Extracted records:
— BEGIN —

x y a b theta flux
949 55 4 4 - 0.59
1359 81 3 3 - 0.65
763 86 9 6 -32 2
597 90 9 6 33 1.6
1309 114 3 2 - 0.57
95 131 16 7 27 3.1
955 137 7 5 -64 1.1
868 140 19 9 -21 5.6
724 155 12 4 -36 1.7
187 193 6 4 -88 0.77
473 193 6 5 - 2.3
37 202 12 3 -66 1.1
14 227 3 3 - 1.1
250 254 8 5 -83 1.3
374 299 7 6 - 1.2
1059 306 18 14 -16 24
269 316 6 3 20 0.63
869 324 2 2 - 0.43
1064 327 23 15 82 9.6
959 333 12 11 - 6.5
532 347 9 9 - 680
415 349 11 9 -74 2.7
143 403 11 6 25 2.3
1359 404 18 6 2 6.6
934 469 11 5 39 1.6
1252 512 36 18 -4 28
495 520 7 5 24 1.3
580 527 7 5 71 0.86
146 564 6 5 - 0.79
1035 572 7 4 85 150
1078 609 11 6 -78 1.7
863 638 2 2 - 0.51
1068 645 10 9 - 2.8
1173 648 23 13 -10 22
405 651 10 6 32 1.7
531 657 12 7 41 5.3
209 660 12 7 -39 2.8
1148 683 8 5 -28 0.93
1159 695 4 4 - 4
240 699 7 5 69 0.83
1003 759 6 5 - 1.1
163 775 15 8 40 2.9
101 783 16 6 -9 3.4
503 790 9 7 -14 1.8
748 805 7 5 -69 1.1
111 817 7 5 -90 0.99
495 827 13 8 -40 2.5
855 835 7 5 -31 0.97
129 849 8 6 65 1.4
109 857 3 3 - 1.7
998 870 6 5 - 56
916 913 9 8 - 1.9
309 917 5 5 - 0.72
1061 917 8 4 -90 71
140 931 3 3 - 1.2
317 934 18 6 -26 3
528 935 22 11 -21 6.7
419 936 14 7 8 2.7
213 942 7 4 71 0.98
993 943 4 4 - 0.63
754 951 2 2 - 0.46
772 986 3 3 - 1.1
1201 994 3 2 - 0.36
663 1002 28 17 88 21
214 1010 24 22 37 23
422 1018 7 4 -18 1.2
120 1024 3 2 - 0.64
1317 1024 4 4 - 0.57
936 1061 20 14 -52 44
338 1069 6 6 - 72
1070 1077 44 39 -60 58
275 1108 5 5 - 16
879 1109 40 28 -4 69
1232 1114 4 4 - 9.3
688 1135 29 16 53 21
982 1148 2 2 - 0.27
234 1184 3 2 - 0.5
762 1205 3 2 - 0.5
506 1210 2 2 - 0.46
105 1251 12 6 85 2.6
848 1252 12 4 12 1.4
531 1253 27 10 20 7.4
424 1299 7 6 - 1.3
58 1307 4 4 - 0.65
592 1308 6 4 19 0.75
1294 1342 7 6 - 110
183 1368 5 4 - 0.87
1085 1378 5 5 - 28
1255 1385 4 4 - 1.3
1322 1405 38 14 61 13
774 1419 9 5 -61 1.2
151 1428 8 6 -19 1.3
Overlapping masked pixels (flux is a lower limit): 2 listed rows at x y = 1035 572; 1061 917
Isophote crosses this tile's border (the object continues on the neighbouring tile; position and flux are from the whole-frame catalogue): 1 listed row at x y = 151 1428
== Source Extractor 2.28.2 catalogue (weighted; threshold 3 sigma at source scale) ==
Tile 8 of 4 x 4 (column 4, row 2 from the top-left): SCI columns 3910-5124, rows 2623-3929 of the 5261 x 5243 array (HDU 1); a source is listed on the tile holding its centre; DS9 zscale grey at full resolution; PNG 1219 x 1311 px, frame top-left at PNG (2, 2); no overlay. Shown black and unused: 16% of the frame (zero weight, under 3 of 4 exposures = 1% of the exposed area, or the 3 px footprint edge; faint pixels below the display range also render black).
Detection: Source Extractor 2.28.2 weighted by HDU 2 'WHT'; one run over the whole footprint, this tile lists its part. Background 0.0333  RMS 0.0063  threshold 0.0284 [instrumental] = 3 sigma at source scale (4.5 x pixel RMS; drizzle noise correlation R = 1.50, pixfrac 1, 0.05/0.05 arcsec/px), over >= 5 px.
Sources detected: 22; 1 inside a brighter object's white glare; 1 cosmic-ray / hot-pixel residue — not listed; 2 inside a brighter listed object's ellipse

— END —

GIVEN INSTRUCTION: Reproduce every line of the records above, unchanged and in the same order.

SOLUTION TO THIS PROBLEM:
x y a b theta flux
949 55 4 4 - 0.59
1359 81 3 3 - 0.65
763 86 9 6 -32 2
597 90 9 6 33 1.6
1309 114 3 2 - 0.57
95 131 16 7 27 3.1
955 137 7 5 -64 1.1
868 140 19 9 -21 5.6
724 155 12 4 -36 1.7
187 193 6 4 -88 0.77
473 193 6 5 - 2.3
37 202 12 3 -66 1.1
14 227 3 3 - 1.1
250 254 8 5 -83 1.3
374 299 7 6 - 1.2
1059 306 18 14 -16 24
269 316 6 3 20 0.63
869 324 2 2 - 0.43
1064 327 23 15 82 9.6
959 333 12 11 - 6.5
532 347 9 9 - 680
415 349 11 9 -74 2.7
143 403 11 6 25 2.3
1359 404 18 6 2 6.6
934 469 11 5 39 1.6
1252 512 36 18 -4 28
495 520 7 5 24 1.3
580 527 7 5 71 0.86
146 564 6 5 - 0.79
1035 572 7 4 85 150
1078 609 11 6 -78 1.7
863 638 2 2 - 0.51
1068 645 10 9 - 2.8
1173 648 23 13 -10 22
405 651 10 6 32 1.7
531 657 12 7 41 5.3
209 660 12 7 -39 2.8
1148 683 8 5 -28 0.93
1159 695 4 4 - 4
240 699 7 5 69 0.83
1003 759 6 5 - 1.1
163 775 15 8 40 2.9
101 783 16 6 -9 3.4
503 790 9 7 -14 1.8
748 805 7 5 -69 1.1
111 817 7 5 -90 0.99
495 827 13 8 -40 2.5
855 835 7 5 -31 0.97
129 849 8 6 65 1.4
109 857 3 3 - 1.7
998 870 6 5 - 56
916 913 9 8 - 1.9
309 917 5 5 - 0.72
1061 917 8 4 -90 71
140 931 3 3 - 1.2
317 934 18 6 -26 3
528 935 22 11 -21 6.7
419 936 14 7 8 2.7
213 942 7 4 71 0.98
993 943 4 4 - 0.63
754 951 2 2 - 0.46
772 986 3 3 - 1.1
1201 994 3 2 - 0.36
663 1002 28 17 88 21
214 1010 24 22 37 23
422 1018 7 4 -18 1.2
120 1024 3 2 - 0.64
1317 1024 4 4 - 0.57
936 1061 20 14 -52 44
338 1069 6 6 - 72
1070 1077 44 39 -60 58
275 1108 5 5 - 16
879 1109 40 28 -4 69
1232 1114 4 4 - 9.3
688 1135 29 16 53 21
982 1148 2 2 - 0.27
234 1184 3 2 - 0.5
762 1205 3 2 - 0.5
506 1210 2 2 - 0.46
105 1251 12 6 85 2.6
848 1252 12 4 12 1.4
531 1253 27 10 20 7.4
424 1299 7 6 - 1.3
58 1307 4 4 - 0.65
592 1308 6 4 19 0.75
1294 1342 7 6 - 110
183 1368 5 4 - 0.87
1085 1378 5 5 - 28
1255 1385 4 4 - 1.3
1322 1405 38 14 61 13
774 1419 9 5 -61 1.2
151 1428 8 6 -19 1.3
Overlapping masked pixels (flux is a lower limit): 2 listed rows at x y = 1035 572; 1061 917
Isophote crosses this tile's border (the object continues on the neighbouring tile; position and flux are from the whole-frame catalogue): 1 listed row at x y = 151 1428
== Source Extractor 2.28.2 catalogue (weighted; threshold 3 sigma at source scale) ==
Tile 8 of 4 x 4 (column 4, row 2 from the top-left): SCI columns 3910-5124, rows 2623-3929 of the 5261 x 5243 array (HDU 1); a source is listed on the tile holding its centre; DS9 zscale grey at full resolution; PNG 1219 x 1311 px, frame top-left at PNG (2, 2); no overlay. Shown black and unused: 16% of the frame (zero weight, under 3 of 4 exposures = 1% of the exposed area, or the 3 px footprint edge; faint pixels below the display range also render black).
Detection: Source Extractor 2.28.2 weighted by HDU 2 'WHT'; one run over the whole footprint, this tile lists its part. Background 0.0333  RMS 0.0063  threshold 0.0284 [instrumental] = 3 sigma at source scale (4.5 x pixel RMS; drizzle noise correlation R = 1.50, pixfrac 1, 0.05/0.05 arcsec/px), over >= 5 px.
Sources detected: 22; 1 inside a brighter object's white glare; 1 cosmic-ray / hot-pixel residue — not listed; 2 inside a brighter listed object's ellipse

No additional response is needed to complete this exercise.